▶ **Given entries**:
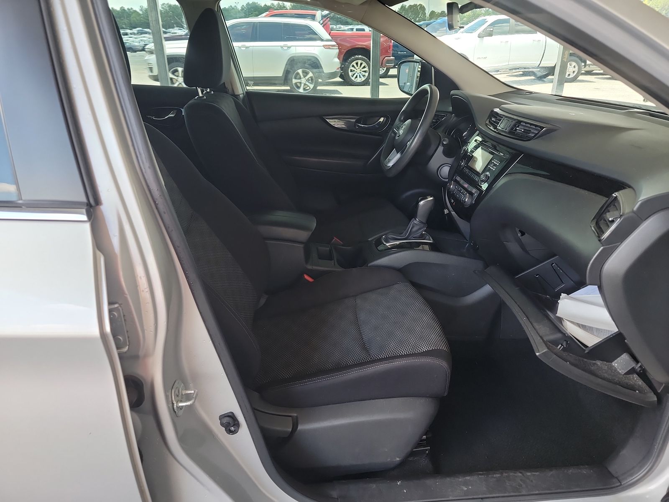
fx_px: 464
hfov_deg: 71.6
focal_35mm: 24
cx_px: 334
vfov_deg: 56.8
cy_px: 251
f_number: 1.8
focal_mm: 6.7
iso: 151
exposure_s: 1/59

▶ **Exercise details**:
Start copying at the line that contains "hfov_deg: 71.6" and stop after the last line of the records, keeping every line exactly.

▶ **Reply**:
hfov_deg: 71.6
focal_35mm: 24
cx_px: 334
vfov_deg: 56.8
cy_px: 251
f_number: 1.8
focal_mm: 6.7
iso: 151
exposure_s: 1/59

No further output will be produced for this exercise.